O bem-estar da criança  de 0 a 6 anos é o objetivo do Plano Municipal da Primeira Infância que firma um compromisso coletivo com a comunidade
O bem-estar da criança de 0 a 6 anos é o objetivo do Plano Municipal da Primeira Infância que firma um compromisso coletivo com a comunidade | Foto: Emerson Dias/ NCom

CONHEÇA AS FUNÇÕES DO PMPI

Garantir Direitos: Assegura direitos como saúde, educação, proteção, alimentação e cultura para crianças.

Articulação Intersetorial: Integra ações de diversas secretarias municipais (Saúde, Educação, Assistência Social, etc.) e com a sociedade civil.

Foco na Vulnerabilidade: Prioriza ações para crianças em situação de risco e vulnerabilidade social, buscando reduzir desigualdades.

Visão de Longo Prazo: Estabelece metas e ações para uma década, com compromisso contínuo.

PRINCIPAIS COMPONENTES

Diagnóstico: Análise da situação da infância no município.

Diretrizes e Metas: Definição de objetivos e ações concretas.
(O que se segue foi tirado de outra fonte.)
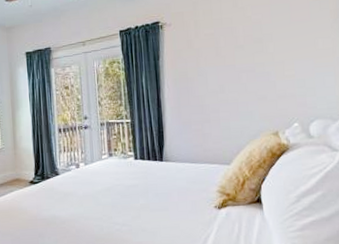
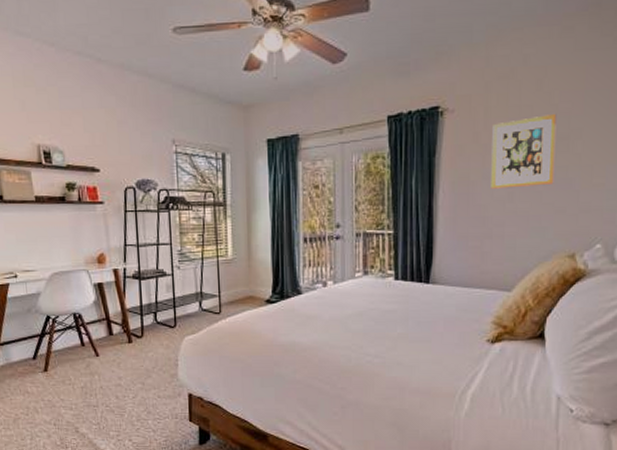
wall art: none [202,24,255,83] -> present [491,114,557,189]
Participação: Processo democrático com envolvimento de órgãos públicos, sociedade civil e famílias.

COMO FUNCIONA

Diagnóstico Municipal: Entende as necessidades das crianças locais.

Construção Coletiva: Envolve secretarias, legislativo, judiciário, sociedade e as próprias crianças.

Articulação de Políticas: Liga o plano nacional e estadual à realidade municipal.

Ações no Território: Gera políticas públicas que beneficiam a primeira infância.